[Collected data entries]
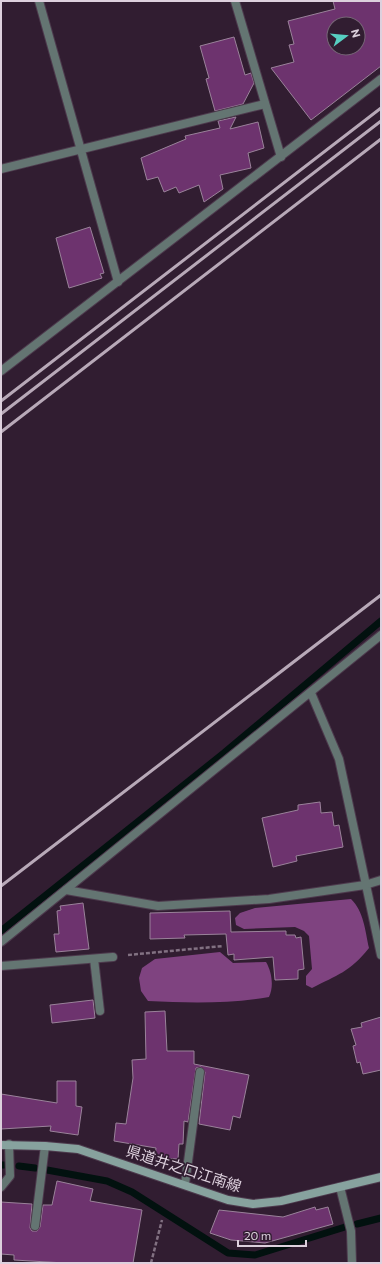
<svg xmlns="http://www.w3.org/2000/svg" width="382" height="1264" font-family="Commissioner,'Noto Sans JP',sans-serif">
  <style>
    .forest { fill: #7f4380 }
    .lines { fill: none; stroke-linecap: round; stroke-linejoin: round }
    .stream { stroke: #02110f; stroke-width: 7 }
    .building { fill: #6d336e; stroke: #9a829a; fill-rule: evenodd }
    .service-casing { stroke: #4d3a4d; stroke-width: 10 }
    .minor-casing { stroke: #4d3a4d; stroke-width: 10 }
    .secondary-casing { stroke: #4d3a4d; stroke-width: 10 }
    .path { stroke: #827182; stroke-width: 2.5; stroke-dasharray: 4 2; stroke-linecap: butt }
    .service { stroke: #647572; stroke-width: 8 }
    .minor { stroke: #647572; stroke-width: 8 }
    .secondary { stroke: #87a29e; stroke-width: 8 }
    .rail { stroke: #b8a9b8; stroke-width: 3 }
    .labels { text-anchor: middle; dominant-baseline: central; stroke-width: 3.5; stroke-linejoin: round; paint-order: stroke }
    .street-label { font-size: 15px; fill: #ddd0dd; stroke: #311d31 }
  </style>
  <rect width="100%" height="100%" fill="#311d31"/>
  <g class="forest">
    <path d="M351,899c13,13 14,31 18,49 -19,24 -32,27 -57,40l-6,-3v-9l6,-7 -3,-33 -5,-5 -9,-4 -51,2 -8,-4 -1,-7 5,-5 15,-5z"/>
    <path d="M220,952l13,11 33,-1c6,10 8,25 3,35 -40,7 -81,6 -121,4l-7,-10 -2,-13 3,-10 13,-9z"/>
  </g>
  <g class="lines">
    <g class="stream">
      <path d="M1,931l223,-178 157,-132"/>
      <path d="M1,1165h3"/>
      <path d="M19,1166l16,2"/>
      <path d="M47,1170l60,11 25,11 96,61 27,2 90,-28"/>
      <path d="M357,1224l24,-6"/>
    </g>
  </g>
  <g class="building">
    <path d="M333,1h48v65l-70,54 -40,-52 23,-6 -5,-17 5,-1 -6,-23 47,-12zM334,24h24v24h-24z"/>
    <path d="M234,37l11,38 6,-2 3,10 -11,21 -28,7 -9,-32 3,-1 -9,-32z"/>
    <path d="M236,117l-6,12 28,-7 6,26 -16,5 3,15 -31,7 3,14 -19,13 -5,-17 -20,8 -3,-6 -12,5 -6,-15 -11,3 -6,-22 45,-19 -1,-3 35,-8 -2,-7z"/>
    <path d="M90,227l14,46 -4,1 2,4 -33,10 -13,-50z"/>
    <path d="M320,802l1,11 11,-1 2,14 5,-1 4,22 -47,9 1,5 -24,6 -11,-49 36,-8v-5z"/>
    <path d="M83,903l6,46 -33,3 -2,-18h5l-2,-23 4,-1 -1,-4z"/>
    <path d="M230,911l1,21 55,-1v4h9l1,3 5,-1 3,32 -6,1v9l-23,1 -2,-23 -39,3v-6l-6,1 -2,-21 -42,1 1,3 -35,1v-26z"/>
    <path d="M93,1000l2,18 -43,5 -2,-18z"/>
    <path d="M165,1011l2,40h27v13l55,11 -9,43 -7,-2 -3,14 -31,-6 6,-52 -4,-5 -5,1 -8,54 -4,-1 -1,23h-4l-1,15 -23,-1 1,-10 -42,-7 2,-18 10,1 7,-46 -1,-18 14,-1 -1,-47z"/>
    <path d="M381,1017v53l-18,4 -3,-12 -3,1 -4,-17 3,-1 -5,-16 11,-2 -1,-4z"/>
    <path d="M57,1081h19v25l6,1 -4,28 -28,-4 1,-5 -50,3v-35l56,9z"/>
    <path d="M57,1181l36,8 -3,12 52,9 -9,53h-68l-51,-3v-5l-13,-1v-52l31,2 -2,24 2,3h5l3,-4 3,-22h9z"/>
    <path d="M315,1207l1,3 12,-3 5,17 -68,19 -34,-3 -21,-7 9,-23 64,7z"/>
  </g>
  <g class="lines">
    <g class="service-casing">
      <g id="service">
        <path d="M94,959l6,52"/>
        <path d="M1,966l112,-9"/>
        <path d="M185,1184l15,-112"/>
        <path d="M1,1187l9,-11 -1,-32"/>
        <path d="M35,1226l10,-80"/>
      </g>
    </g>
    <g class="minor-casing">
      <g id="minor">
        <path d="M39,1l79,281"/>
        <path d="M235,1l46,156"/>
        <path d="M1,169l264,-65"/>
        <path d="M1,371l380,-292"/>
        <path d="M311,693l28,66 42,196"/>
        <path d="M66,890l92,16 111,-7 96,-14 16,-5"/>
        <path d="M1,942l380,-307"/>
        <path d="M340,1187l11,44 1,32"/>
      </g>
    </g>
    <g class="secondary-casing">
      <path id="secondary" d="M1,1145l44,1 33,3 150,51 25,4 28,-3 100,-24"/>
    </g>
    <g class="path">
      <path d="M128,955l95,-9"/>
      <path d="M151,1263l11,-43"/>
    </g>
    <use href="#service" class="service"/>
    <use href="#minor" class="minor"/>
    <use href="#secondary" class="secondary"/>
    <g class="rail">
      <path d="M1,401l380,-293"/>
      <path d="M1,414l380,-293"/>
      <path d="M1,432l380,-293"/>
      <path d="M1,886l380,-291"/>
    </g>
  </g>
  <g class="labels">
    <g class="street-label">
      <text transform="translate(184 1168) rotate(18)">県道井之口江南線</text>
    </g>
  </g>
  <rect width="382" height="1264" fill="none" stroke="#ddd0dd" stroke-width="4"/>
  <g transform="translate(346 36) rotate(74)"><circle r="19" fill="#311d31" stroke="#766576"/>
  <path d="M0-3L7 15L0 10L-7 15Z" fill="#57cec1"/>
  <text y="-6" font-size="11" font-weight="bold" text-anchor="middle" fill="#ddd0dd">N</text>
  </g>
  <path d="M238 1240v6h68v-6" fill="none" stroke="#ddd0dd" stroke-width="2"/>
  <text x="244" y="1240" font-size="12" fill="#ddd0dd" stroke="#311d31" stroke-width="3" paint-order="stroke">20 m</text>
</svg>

---

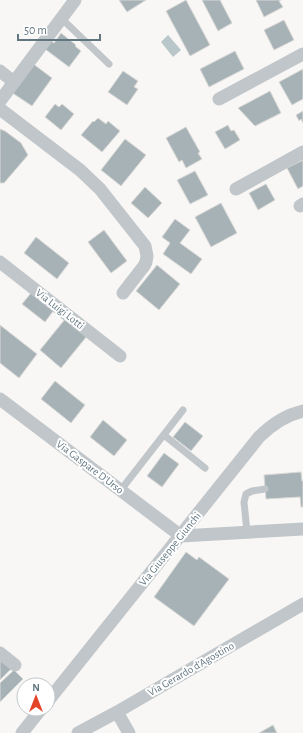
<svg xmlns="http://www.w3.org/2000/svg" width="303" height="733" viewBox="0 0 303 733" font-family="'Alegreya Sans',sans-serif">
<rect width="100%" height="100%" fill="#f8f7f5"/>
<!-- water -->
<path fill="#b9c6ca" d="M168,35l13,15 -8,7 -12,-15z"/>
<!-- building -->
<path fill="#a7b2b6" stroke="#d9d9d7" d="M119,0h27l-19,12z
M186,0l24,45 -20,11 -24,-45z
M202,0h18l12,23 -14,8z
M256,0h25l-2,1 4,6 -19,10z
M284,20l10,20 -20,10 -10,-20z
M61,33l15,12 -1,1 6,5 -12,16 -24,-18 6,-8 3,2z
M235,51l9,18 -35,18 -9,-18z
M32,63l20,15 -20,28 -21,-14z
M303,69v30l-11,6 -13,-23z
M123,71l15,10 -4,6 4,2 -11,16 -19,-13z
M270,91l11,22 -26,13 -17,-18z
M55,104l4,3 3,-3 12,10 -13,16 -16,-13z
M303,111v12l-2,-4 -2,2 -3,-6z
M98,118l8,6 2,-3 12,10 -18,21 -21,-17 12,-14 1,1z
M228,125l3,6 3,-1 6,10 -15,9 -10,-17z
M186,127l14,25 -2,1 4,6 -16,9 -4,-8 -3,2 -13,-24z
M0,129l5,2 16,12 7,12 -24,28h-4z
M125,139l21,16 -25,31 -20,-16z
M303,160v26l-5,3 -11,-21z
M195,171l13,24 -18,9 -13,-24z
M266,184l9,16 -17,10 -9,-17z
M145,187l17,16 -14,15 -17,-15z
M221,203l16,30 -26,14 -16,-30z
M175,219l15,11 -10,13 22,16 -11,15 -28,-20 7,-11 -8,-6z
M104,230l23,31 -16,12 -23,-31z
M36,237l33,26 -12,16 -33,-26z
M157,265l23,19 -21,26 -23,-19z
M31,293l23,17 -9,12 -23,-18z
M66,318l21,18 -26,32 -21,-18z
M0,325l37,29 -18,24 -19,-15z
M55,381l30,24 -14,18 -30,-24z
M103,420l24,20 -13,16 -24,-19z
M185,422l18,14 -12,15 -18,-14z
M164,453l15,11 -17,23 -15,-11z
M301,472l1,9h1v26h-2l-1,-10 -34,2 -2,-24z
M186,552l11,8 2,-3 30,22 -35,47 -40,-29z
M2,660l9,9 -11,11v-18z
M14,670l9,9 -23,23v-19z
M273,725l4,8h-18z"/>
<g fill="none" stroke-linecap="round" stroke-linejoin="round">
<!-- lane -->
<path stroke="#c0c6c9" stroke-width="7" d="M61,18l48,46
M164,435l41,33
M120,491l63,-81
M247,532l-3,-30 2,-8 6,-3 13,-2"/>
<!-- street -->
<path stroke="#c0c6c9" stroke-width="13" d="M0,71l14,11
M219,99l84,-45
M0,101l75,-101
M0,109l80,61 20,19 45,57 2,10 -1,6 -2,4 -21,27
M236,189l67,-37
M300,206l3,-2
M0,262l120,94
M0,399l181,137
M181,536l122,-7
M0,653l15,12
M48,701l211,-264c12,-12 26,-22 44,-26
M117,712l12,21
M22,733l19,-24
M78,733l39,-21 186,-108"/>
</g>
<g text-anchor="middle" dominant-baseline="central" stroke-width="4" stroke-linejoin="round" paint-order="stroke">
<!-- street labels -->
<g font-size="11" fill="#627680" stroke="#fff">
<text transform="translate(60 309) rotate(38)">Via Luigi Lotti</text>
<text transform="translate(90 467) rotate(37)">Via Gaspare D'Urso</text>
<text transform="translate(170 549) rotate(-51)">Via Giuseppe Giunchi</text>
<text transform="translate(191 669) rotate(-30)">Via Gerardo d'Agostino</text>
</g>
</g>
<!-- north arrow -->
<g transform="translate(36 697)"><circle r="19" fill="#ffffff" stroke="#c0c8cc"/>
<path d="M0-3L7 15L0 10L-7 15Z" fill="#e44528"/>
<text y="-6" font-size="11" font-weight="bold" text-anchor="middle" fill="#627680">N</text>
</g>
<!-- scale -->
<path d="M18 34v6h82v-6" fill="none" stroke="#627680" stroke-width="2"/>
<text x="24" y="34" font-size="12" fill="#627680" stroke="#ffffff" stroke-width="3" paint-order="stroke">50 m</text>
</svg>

EXERCISE PROMPT: Write down, word for word, the lines above from the one containing "M266,184l9,16 -17,10 -9,-17z" through the one containing "<!-- street -->", both ends included.

RESULT FOR THIS EXERCISE:
M266,184l9,16 -17,10 -9,-17z
M145,187l17,16 -14,15 -17,-15z
M221,203l16,30 -26,14 -16,-30z
M175,219l15,11 -10,13 22,16 -11,15 -28,-20 7,-11 -8,-6z
M104,230l23,31 -16,12 -23,-31z
M36,237l33,26 -12,16 -33,-26z
M157,265l23,19 -21,26 -23,-19z
M31,293l23,17 -9,12 -23,-18z
M66,318l21,18 -26,32 -21,-18z
M0,325l37,29 -18,24 -19,-15z
M55,381l30,24 -14,18 -30,-24z
M103,420l24,20 -13,16 -24,-19z
M185,422l18,14 -12,15 -18,-14z
M164,453l15,11 -17,23 -15,-11z
M301,472l1,9h1v26h-2l-1,-10 -34,2 -2,-24z
M186,552l11,8 2,-3 30,22 -35,47 -40,-29z
M2,660l9,9 -11,11v-18z
M14,670l9,9 -23,23v-19z
M273,725l4,8h-18z"/>
<g fill="none" stroke-linecap="round" stroke-linejoin="round">
<!-- lane -->
<path stroke="#c0c6c9" stroke-width="7" d="M61,18l48,46
M164,435l41,33
M120,491l63,-81
M247,532l-3,-30 2,-8 6,-3 13,-2"/>
<!-- street -->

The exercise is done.